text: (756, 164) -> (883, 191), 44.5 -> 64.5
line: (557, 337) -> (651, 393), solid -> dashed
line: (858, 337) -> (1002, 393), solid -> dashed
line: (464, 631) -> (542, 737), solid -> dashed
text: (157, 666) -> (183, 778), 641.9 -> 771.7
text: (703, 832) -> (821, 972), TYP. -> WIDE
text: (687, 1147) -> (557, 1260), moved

* * *

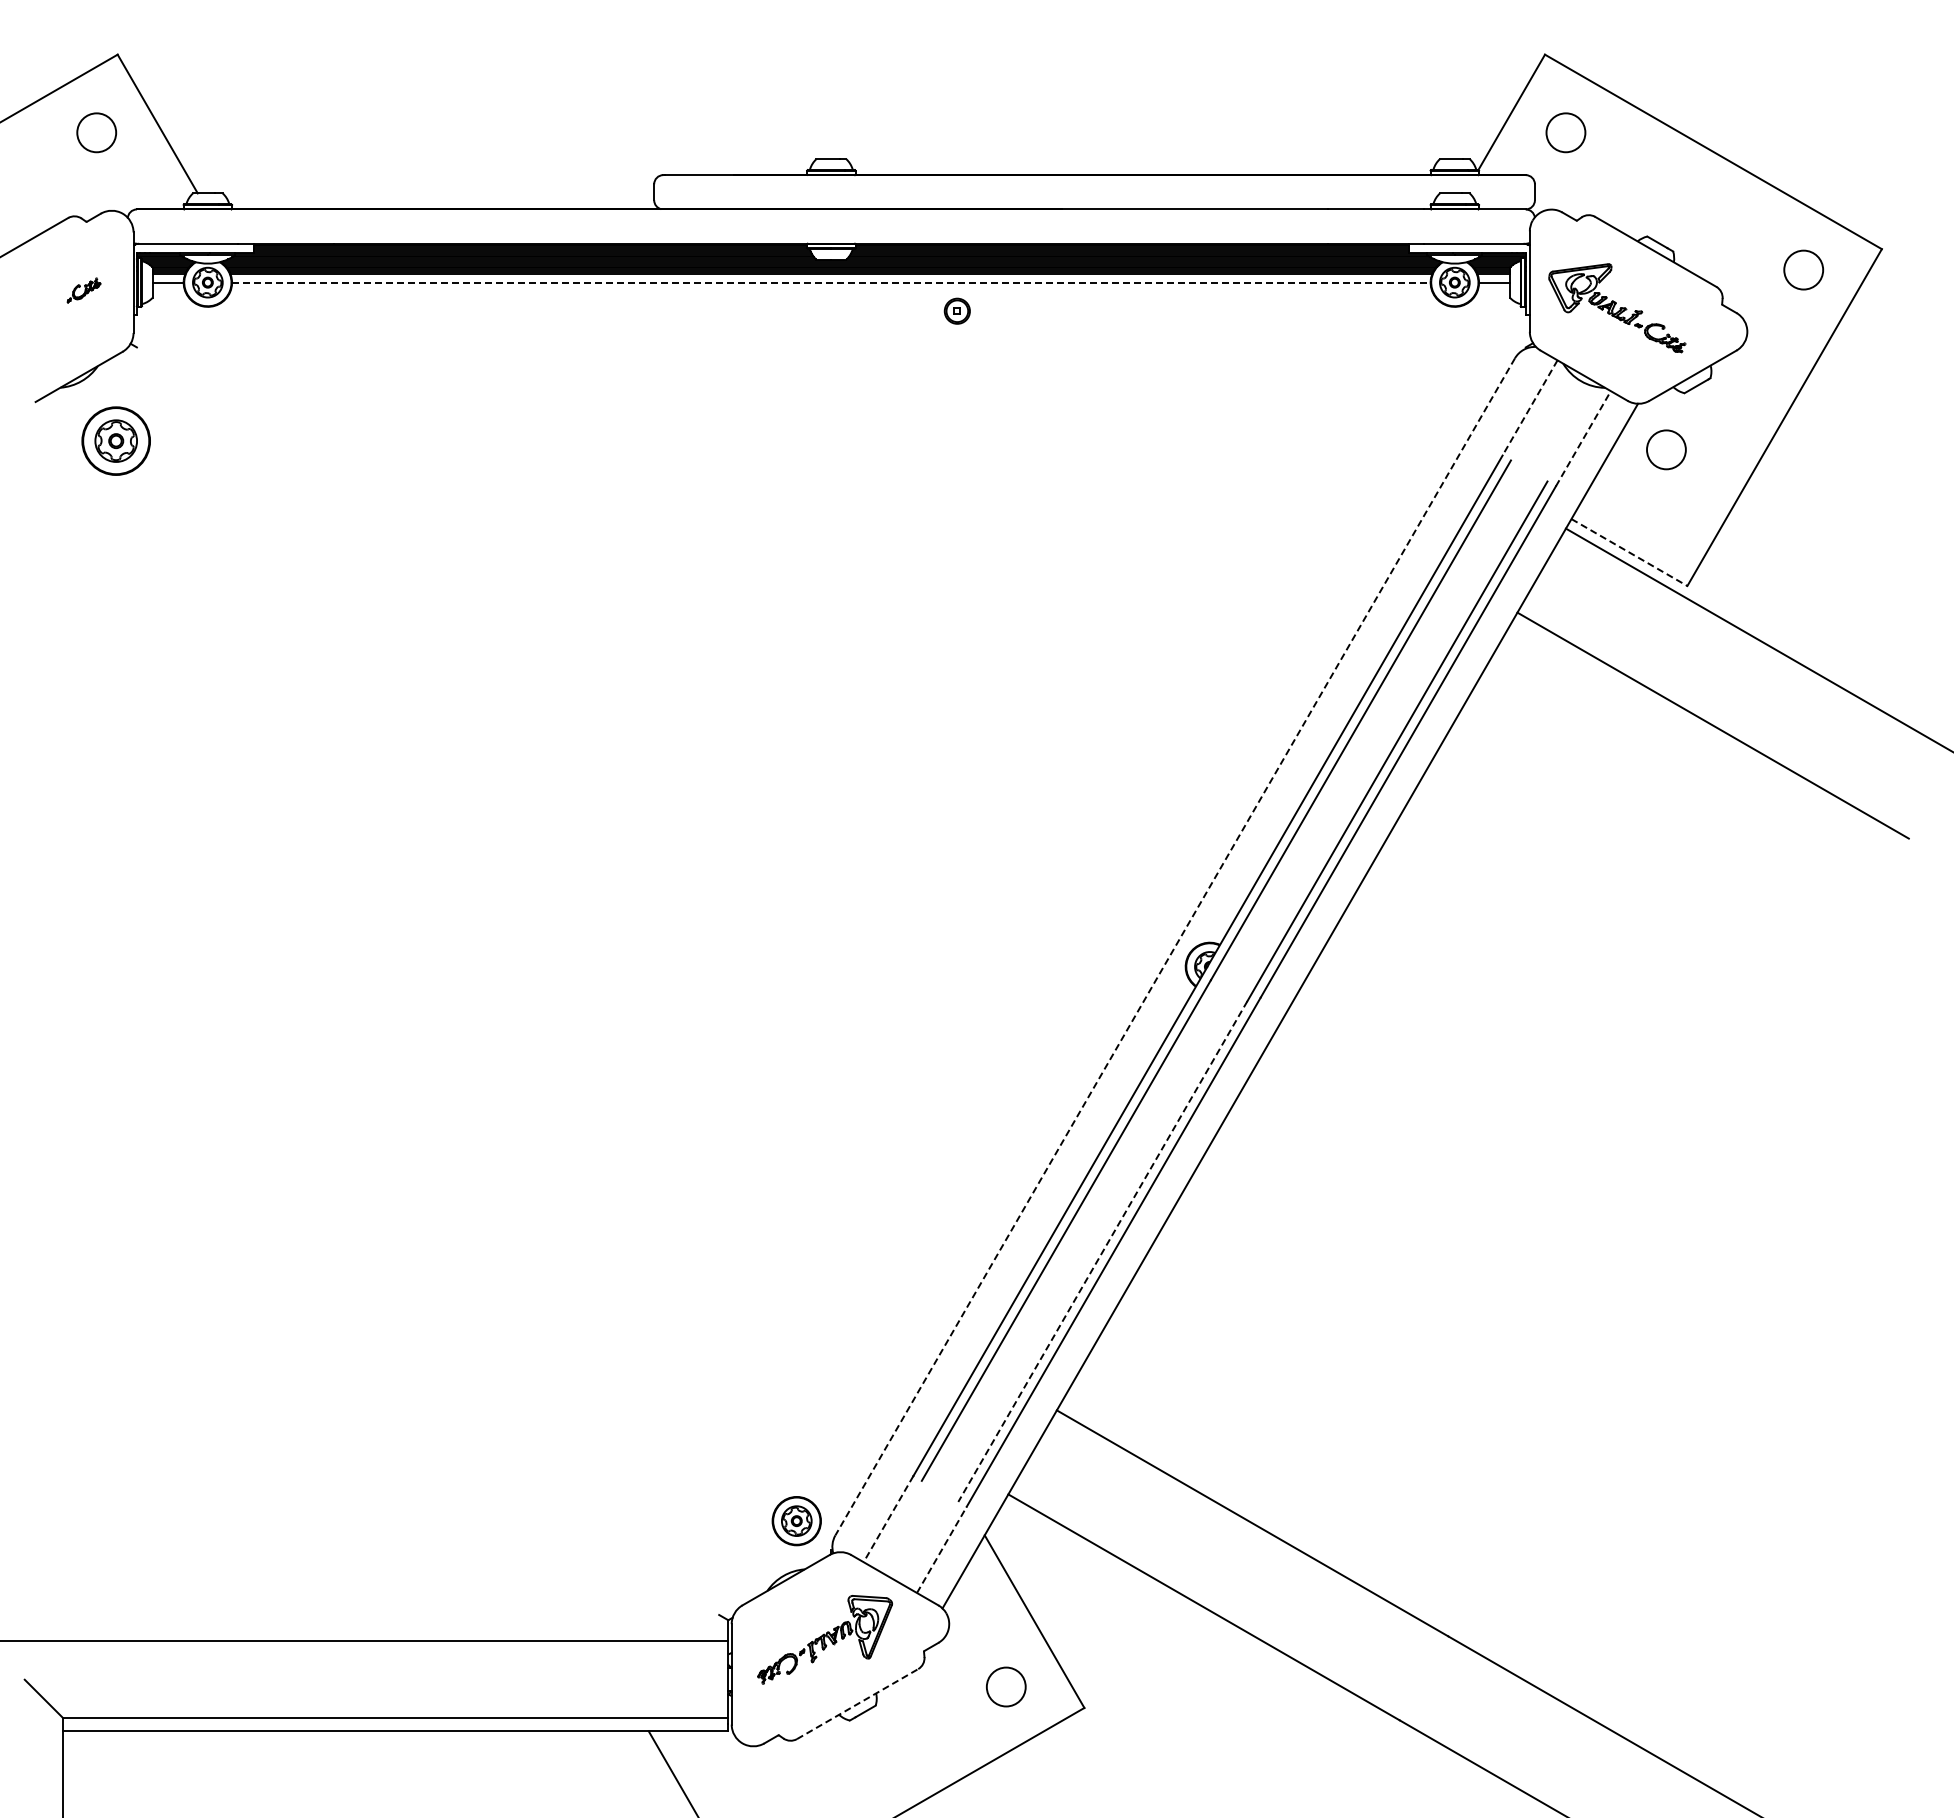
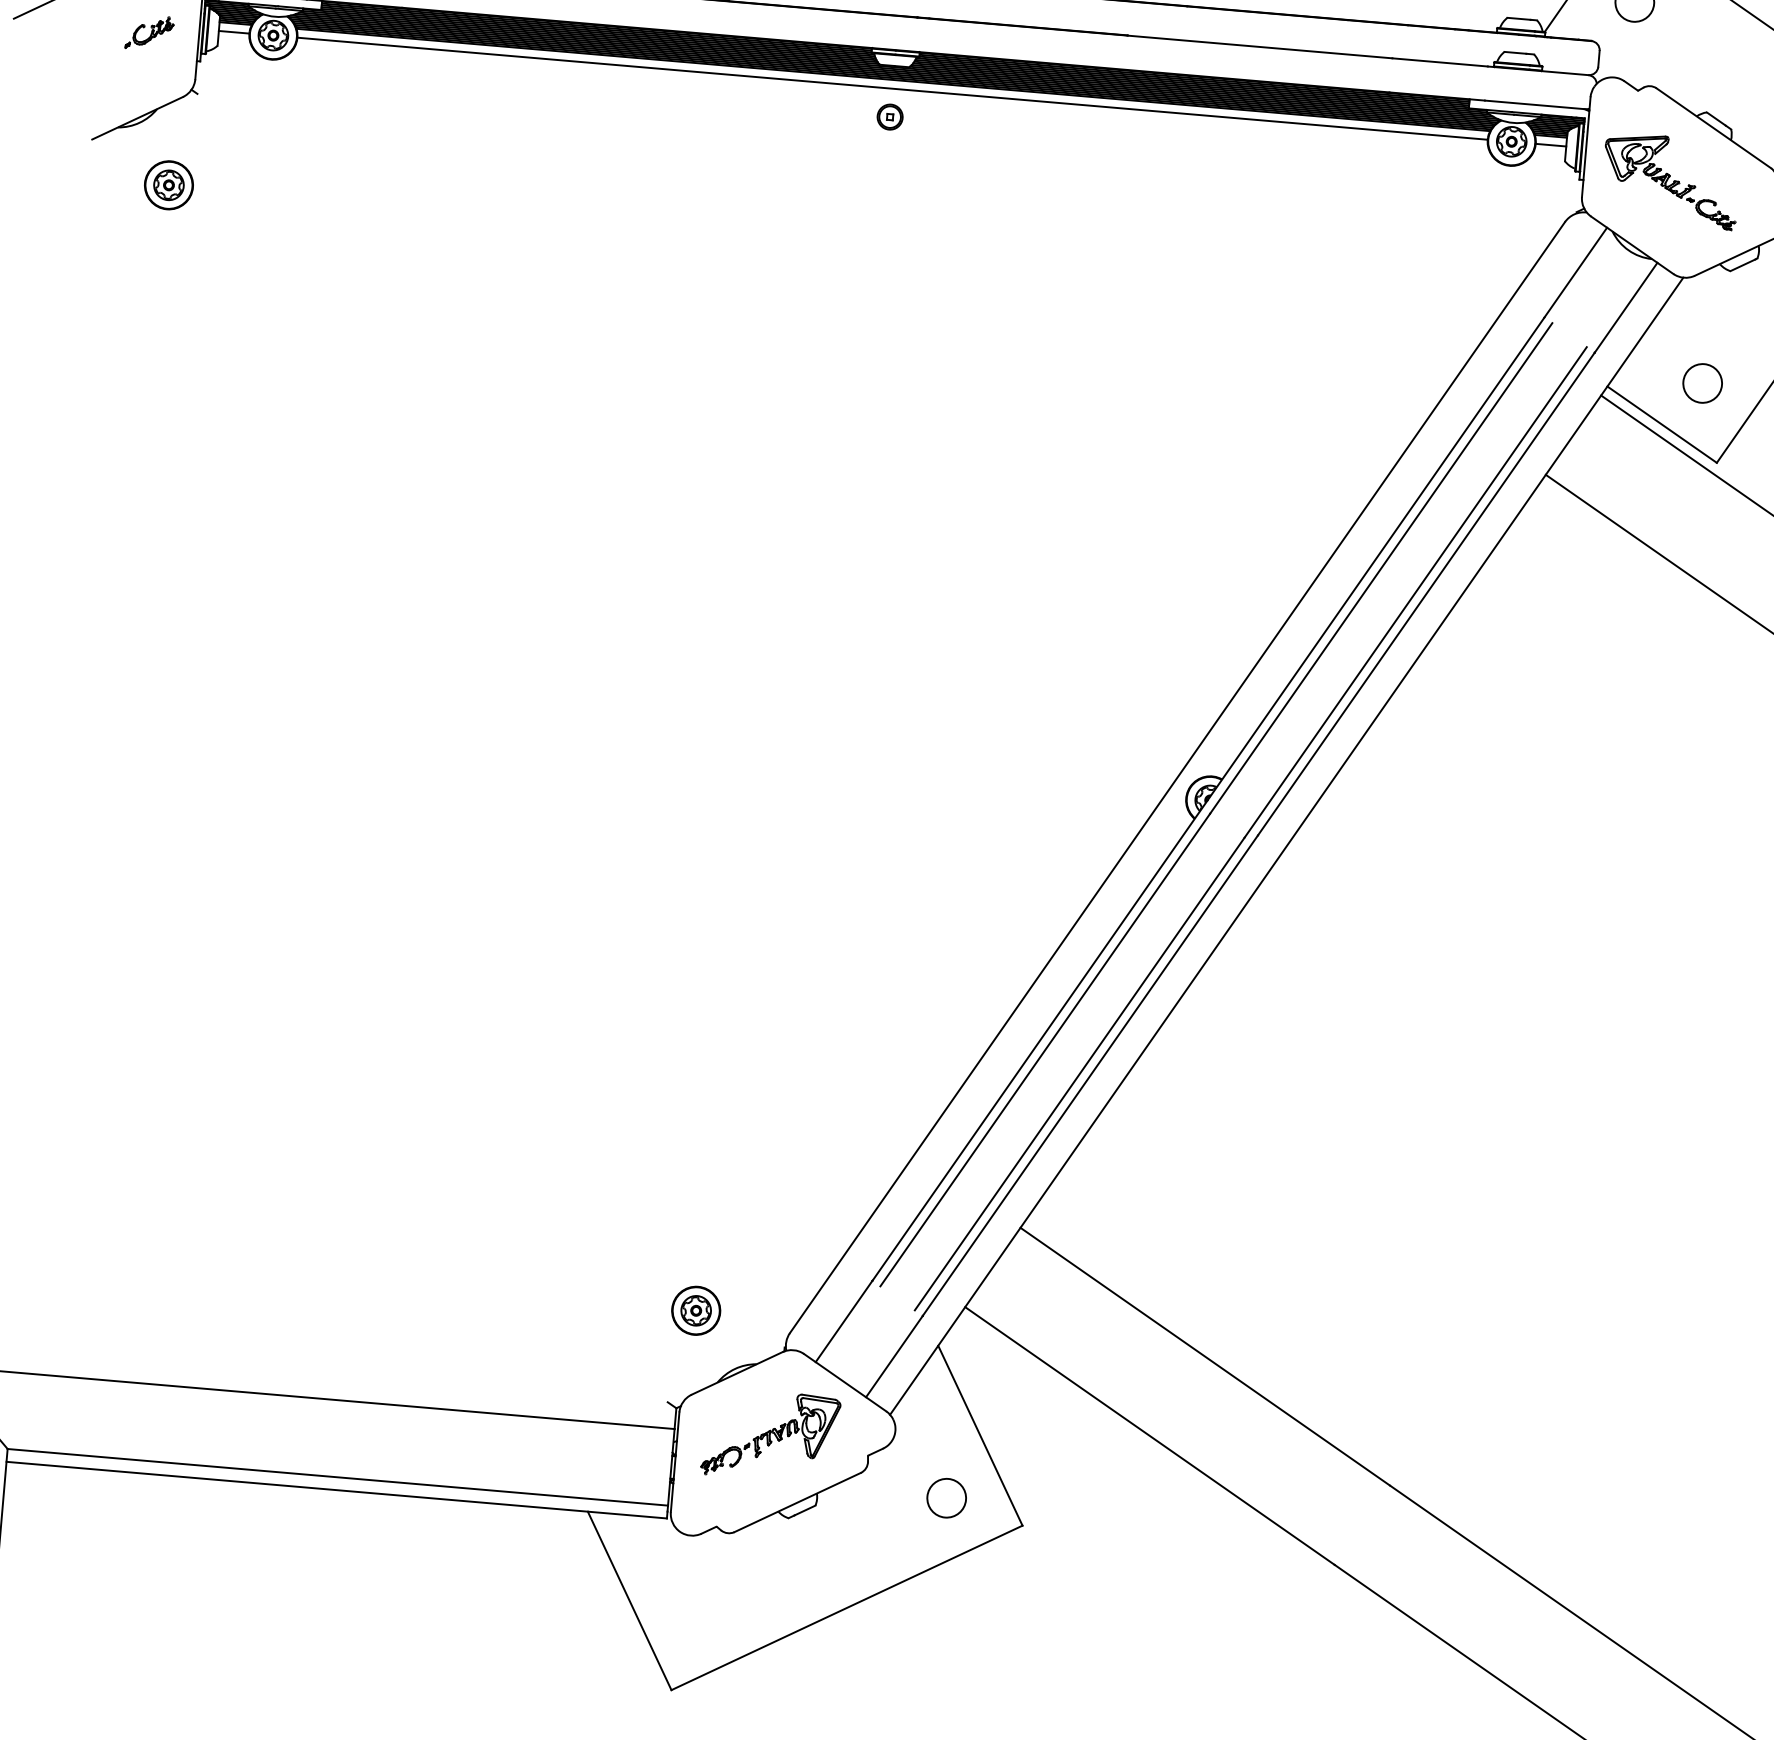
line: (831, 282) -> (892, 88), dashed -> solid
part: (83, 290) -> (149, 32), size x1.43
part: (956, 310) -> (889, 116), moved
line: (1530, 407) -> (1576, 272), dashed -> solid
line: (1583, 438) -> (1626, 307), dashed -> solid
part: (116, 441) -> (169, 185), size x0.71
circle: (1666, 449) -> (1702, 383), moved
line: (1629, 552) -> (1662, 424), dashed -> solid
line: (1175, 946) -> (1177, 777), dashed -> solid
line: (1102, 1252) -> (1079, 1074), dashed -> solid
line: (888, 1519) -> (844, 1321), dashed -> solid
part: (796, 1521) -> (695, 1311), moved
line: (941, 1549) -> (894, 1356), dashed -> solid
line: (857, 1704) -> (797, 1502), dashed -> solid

---

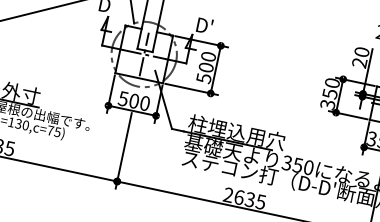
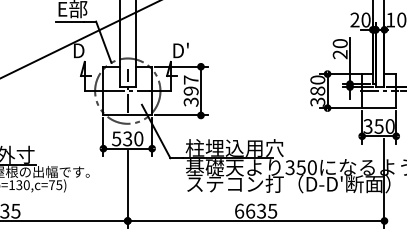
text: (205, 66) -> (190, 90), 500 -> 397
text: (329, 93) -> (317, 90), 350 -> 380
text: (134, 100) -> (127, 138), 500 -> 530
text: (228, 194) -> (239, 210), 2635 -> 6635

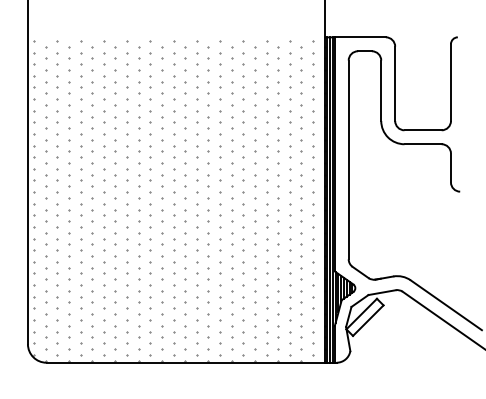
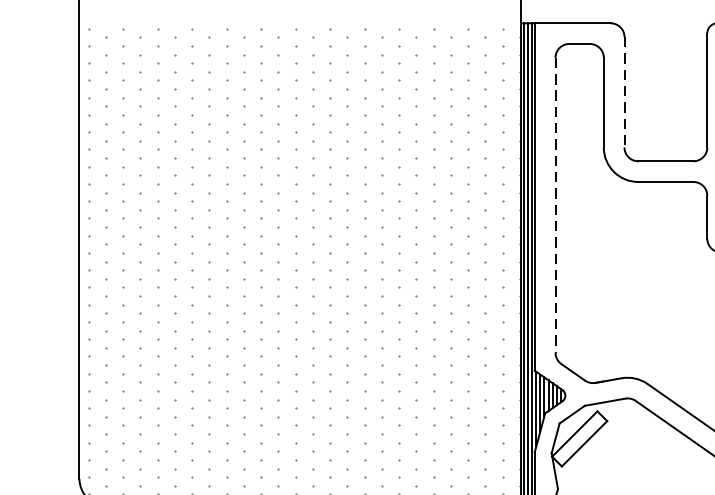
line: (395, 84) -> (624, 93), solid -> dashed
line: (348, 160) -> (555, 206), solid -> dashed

Job: Exactly the lines above from the one with "line: (1175, 946)" to the one with "line: (857, 1704)", both included, are to be quoted; leave the rest out.

Answer section:
line: (1175, 946) -> (1177, 777), dashed -> solid
line: (1102, 1252) -> (1079, 1074), dashed -> solid
line: (888, 1519) -> (844, 1321), dashed -> solid
part: (796, 1521) -> (695, 1311), moved
line: (941, 1549) -> (894, 1356), dashed -> solid
line: (857, 1704) -> (797, 1502), dashed -> solid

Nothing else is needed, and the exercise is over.